There in front of me on the screen, in a major Nollywood production, the principal location of a story of university students on the campus of Namdi Azikwe University, are overgrowth and unkept fields, squalid environment, classrooms with  ricketty desks that don’t measure up to a primary school in today Africa. If  the right location adds up to the beauty and believability of a movie, Before the Rain’s location doesn’t pass.

before-the-rain1That brings us to the story itself. Before the Rain is supposedly a story of Mercy (Tonto Dikeh) and Anita (Chika Ike-she would have been smashing without the fake thick eyelid which did not march the color of her eyebrow). Both leave home in a beat-up old car, evident of a poor background, on a trip to stay on a university campus. On campus, Anita and Fabian (van Vicker) soon fall out when he discovers that Anita has similar disease his one time girl had. Mercy has a series of run-ins with the Social Lady of the campus and at one point her gang  jump her and trash her (No campus securities?). Mercy absconds from campus and comes back a different butt-kicking no-nonsense gangtser, who can have Anita’s boyfriends at will. Motive, your guess is good as mine.

Anita cries a lot in this film, but in the end laughs the last laugh, when Raymond (Desmond Elliot), who had saved her life once by taking her to the hospital and both  fall in love later, brings his father to ask Anita’s hand in marriage. Like they say in screenwriting classes, if you can’t get much out of a character, kill it. Mercy ends up going to jail, and society lady ends up on the floor of her pad, dead with a bullet wound to her forehead. Before the Rain is more about Anita, hence she survives  the campus chaos around her unscathed.

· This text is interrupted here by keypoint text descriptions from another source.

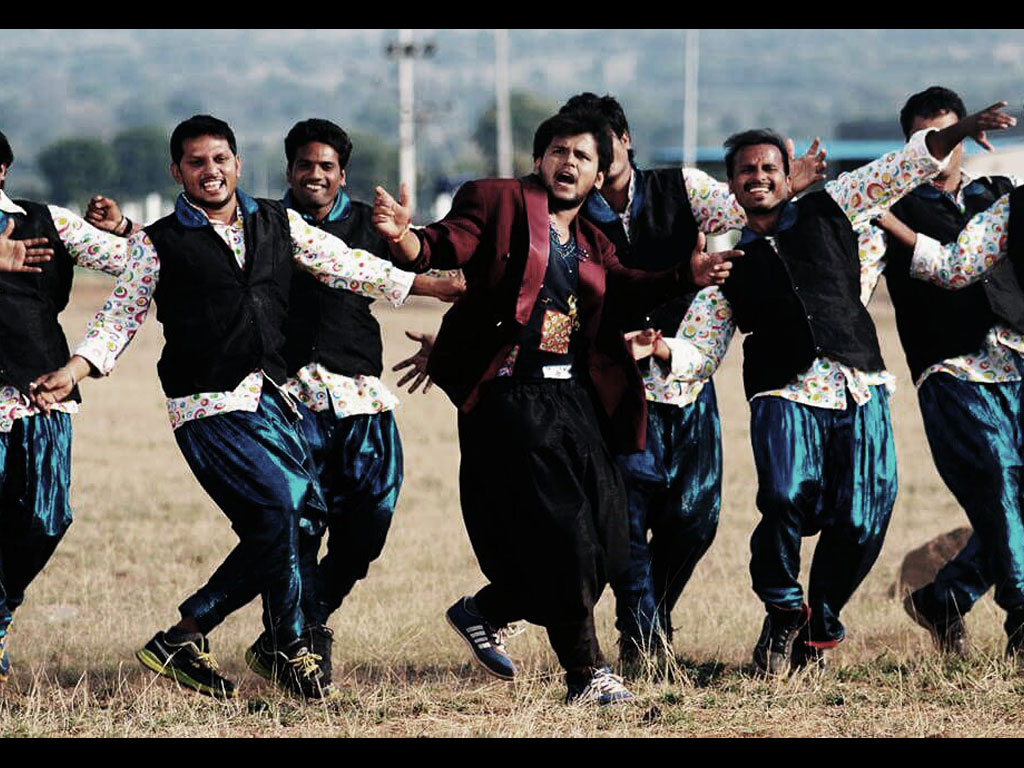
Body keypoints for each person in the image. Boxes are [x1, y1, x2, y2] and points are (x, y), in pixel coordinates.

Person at [30, 115, 453, 700]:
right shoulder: (158, 243)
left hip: (272, 399)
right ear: (176, 171)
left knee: (300, 518)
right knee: (288, 504)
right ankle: (273, 640)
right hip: (207, 406)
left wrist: (431, 286)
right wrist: (76, 370)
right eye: (196, 162)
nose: (210, 171)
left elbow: (348, 264)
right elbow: (119, 315)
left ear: (238, 164)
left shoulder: (277, 222)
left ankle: (195, 637)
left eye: (220, 159)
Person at [372, 109, 739, 705]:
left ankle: (487, 609)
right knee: (566, 532)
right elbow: (445, 243)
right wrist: (404, 238)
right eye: (559, 151)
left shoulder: (593, 241)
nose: (569, 163)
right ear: (539, 159)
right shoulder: (497, 201)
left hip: (573, 399)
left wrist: (685, 275)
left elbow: (627, 287)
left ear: (598, 174)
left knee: (610, 542)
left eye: (583, 156)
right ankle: (587, 673)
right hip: (512, 396)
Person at [711, 104, 1012, 675]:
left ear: (788, 175)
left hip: (860, 387)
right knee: (784, 496)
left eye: (769, 168)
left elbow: (900, 167)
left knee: (864, 518)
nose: (758, 177)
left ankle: (816, 629)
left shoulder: (835, 205)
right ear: (732, 185)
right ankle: (783, 608)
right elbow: (699, 346)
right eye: (746, 171)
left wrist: (957, 130)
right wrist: (656, 351)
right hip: (783, 392)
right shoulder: (726, 264)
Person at [557, 93, 824, 673]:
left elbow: (741, 217)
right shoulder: (567, 211)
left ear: (624, 141)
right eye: (583, 146)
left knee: (696, 518)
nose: (595, 154)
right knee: (627, 519)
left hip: (687, 376)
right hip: (613, 385)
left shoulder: (683, 186)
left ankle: (650, 618)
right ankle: (642, 640)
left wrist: (786, 190)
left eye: (605, 141)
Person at [857, 87, 1023, 658]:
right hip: (949, 369)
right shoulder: (888, 208)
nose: (942, 149)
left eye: (951, 135)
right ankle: (1022, 618)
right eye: (928, 139)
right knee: (998, 481)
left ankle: (944, 598)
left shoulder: (998, 195)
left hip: (1014, 359)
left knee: (1017, 500)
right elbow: (859, 282)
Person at [0, 129, 131, 683]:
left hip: (40, 393)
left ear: (2, 169)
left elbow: (139, 263)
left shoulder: (48, 221)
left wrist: (123, 228)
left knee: (46, 518)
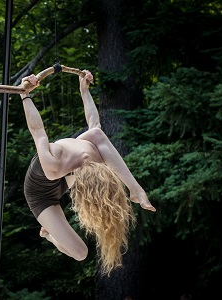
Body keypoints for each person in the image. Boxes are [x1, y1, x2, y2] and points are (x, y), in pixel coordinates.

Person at [20, 70, 156, 275]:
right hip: (40, 195)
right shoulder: (53, 163)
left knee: (97, 133)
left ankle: (136, 191)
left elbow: (94, 121)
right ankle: (49, 234)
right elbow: (37, 131)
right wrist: (25, 95)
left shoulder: (97, 148)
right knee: (80, 252)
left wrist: (85, 90)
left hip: (67, 175)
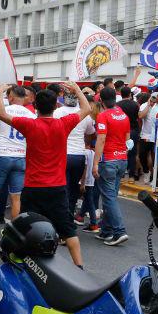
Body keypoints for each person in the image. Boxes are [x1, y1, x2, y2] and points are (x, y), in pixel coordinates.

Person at [0, 81, 93, 266]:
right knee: (68, 230)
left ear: (35, 107)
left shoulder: (30, 125)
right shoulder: (63, 124)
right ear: (55, 106)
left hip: (33, 187)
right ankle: (79, 267)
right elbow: (87, 108)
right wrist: (78, 90)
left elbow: (1, 114)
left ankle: (21, 263)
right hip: (57, 187)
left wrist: (1, 92)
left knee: (25, 228)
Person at [0, 85, 33, 242]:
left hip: (3, 154)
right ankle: (14, 233)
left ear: (10, 97)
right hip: (20, 156)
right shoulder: (31, 114)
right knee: (16, 197)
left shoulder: (3, 111)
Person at [94, 86, 131, 245]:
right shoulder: (124, 116)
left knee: (109, 197)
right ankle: (106, 230)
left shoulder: (103, 116)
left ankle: (119, 231)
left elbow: (101, 140)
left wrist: (95, 163)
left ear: (101, 100)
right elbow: (128, 140)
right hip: (122, 159)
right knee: (111, 196)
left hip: (108, 160)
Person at [54, 86, 95, 217]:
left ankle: (62, 216)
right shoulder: (85, 114)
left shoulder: (57, 112)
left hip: (62, 154)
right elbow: (90, 134)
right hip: (79, 155)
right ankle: (69, 215)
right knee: (73, 187)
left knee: (62, 188)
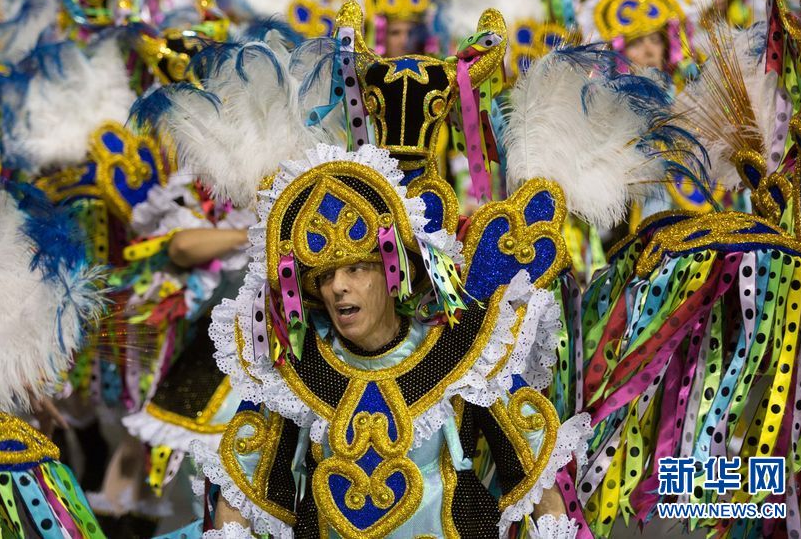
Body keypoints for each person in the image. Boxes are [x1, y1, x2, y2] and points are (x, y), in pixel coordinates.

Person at [195, 143, 591, 538]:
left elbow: (536, 477)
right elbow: (242, 487)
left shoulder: (466, 349)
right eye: (325, 277)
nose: (339, 287)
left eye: (356, 269)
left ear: (392, 273)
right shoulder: (296, 369)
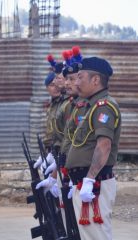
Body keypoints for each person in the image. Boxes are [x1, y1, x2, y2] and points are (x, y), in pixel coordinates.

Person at [66, 57, 121, 240]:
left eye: (81, 77)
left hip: (94, 184)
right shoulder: (91, 106)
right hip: (84, 183)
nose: (77, 82)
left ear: (95, 80)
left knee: (96, 236)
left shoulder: (103, 106)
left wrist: (89, 179)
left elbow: (104, 145)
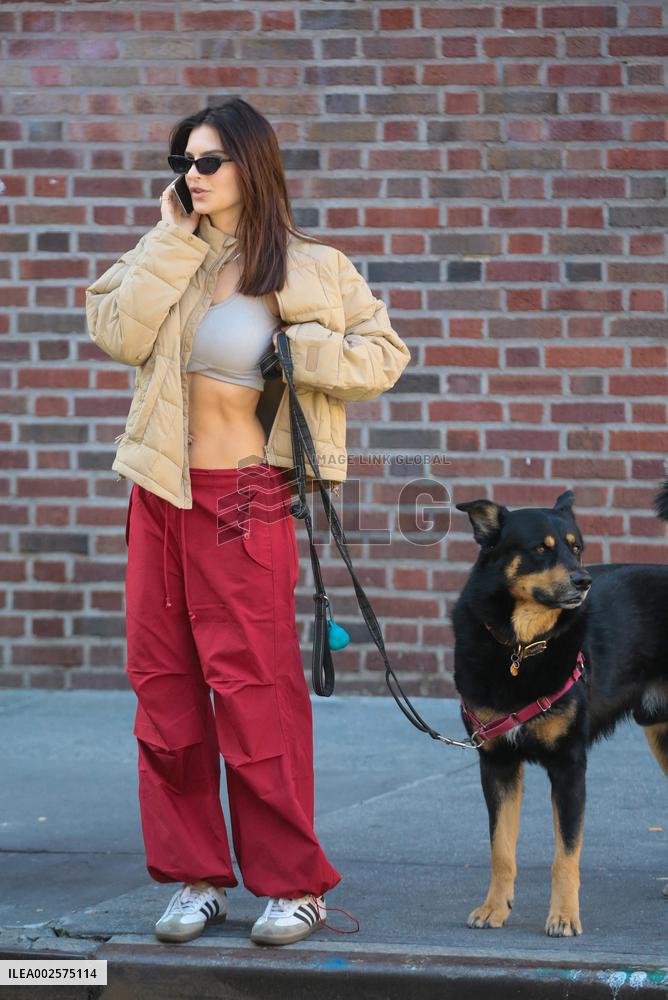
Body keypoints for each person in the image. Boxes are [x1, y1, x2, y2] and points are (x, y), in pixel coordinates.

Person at [85, 98, 411, 947]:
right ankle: (196, 878)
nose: (189, 177)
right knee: (164, 691)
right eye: (181, 163)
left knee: (253, 692)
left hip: (244, 495)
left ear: (249, 167)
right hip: (159, 488)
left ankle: (293, 885)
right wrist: (169, 238)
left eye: (205, 163)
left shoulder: (311, 265)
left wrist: (301, 353)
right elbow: (115, 330)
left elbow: (384, 357)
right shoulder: (168, 254)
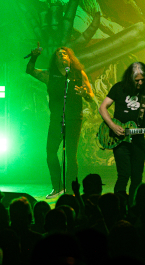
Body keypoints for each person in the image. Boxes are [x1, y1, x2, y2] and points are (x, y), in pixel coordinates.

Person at [26, 46, 95, 199]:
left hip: (74, 118)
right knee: (51, 153)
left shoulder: (79, 74)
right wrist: (34, 57)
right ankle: (57, 187)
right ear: (55, 59)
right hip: (57, 119)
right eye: (58, 54)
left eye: (65, 54)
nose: (62, 56)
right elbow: (30, 70)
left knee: (71, 155)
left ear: (70, 58)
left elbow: (91, 95)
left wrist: (85, 93)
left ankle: (70, 190)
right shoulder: (49, 75)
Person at [98, 62, 145, 197]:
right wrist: (113, 126)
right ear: (130, 78)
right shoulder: (119, 88)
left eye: (143, 80)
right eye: (137, 80)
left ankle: (134, 204)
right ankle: (119, 204)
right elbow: (102, 108)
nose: (140, 83)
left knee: (137, 177)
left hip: (138, 139)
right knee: (124, 175)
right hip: (120, 139)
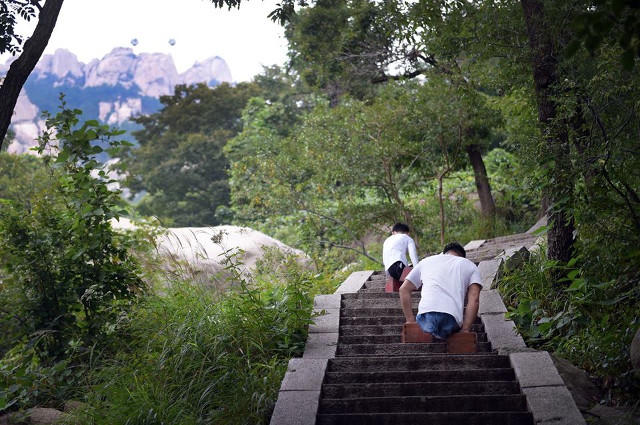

Before the Rain falls, there is thunder, a distant murmur followed by a sparkle of lightning in the sky, the tropical cloud gathers hurriedly, there’s paleness everywhere, the chicks hurry to their coops, marketters gather their wares. And the rain comes and it pours. Was there rain in Before the Rain? I guess not, for the parts of this film do not come together. There’s no rhythm established so that there could be form, shape and climax building up tension and exploding it.